→ Provided passage

How many times have we heard from Democrat politicians, academics, media, and activists that the Electoral College should be abolished, that it is a racist system set up by white slaveholders to perpetuate racism, etc.? Of course,
this is another anti-American lie. The purpose of the Electoral College is, among others, to ensure that all parts of the country have a say in the election of a president and vice president, not just the most populous areas, and to prevent mob rule by way of unchecked majoritarianism. Thus, the Electoral College is an institutional block on the Democrat Party's efforts
to monopolize our voting system, since the most densely populated areas of
the nation are run by Democrats.
The Democrat Party is behind another unconstitutional scheme that seeks to disenfranchise tens of millions of Americans, specifically Republican voters
- the so-called National Popular Vote movement. It involves an interstate compact in which states agree in advance of actual voting to assign their Electoral College votes to the candidate who nationally receives the largest number of popular votes - even if that candidate loses the popular vote in their own state. The NPV is only triggered once enough states reach the 270 majority under the Electoral College system. So far, the states that have joined the compact hold 196 electoral votes. They're getting close.

→ Records supplied

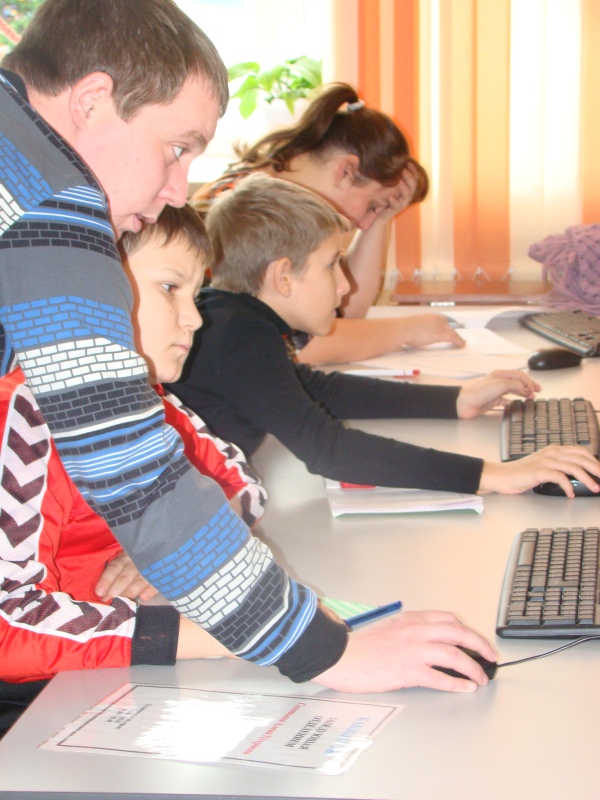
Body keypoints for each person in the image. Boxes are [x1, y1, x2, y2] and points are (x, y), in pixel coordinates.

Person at [0, 0, 497, 707]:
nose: (180, 188)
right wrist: (321, 648)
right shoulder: (50, 203)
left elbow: (183, 472)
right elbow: (129, 467)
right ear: (91, 101)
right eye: (177, 148)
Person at [0, 204, 268, 736]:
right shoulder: (27, 416)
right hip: (35, 697)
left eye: (195, 295)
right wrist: (205, 634)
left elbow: (243, 486)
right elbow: (8, 629)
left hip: (108, 668)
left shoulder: (148, 400)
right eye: (170, 288)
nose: (195, 318)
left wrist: (172, 545)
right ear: (89, 291)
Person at [169, 174, 600, 500]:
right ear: (283, 276)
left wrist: (456, 399)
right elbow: (329, 450)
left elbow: (313, 389)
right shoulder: (239, 335)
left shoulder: (234, 321)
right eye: (332, 265)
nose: (345, 286)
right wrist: (496, 474)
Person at [191, 81, 465, 366]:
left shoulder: (277, 201)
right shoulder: (248, 209)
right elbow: (299, 347)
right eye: (372, 205)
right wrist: (407, 330)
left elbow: (340, 311)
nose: (363, 222)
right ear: (345, 171)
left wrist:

→ Goal of the exercise
Please reproduce the Electoral College passage above word for word, in full.

→ Task answer
How many times have we heard from Democrat politicians, academics, media, and activists that the Electoral College should be abolished, that it is a racist system set up by white slaveholders to perpetuate racism, etc.? Of course,
this is another anti-American lie. The purpose of the Electoral College is, among others, to ensure that all parts of the country have a say in the election of a president and vice president, not just the most populous areas, and to prevent mob rule by way of unchecked majoritarianism. Thus, the Electoral College is an institutional block on the Democrat Party's efforts
to monopolize our voting system, since the most densely populated areas of
the nation are run by Democrats.
The Democrat Party is behind another unconstitutional scheme that seeks to disenfranchise tens of millions of Americans, specifically Republican voters
- the so-called National Popular Vote movement. It involves an interstate compact in which states agree in advance of actual voting to assign their Electoral College votes to the candidate who nationally receives the largest number of popular votes - even if that candidate loses the popular vote in their own state. The NPV is only triggered once enough states reach the 270 majority under the Electoral College system. So far, the states that have joined the compact hold 196 electoral votes. They're getting close.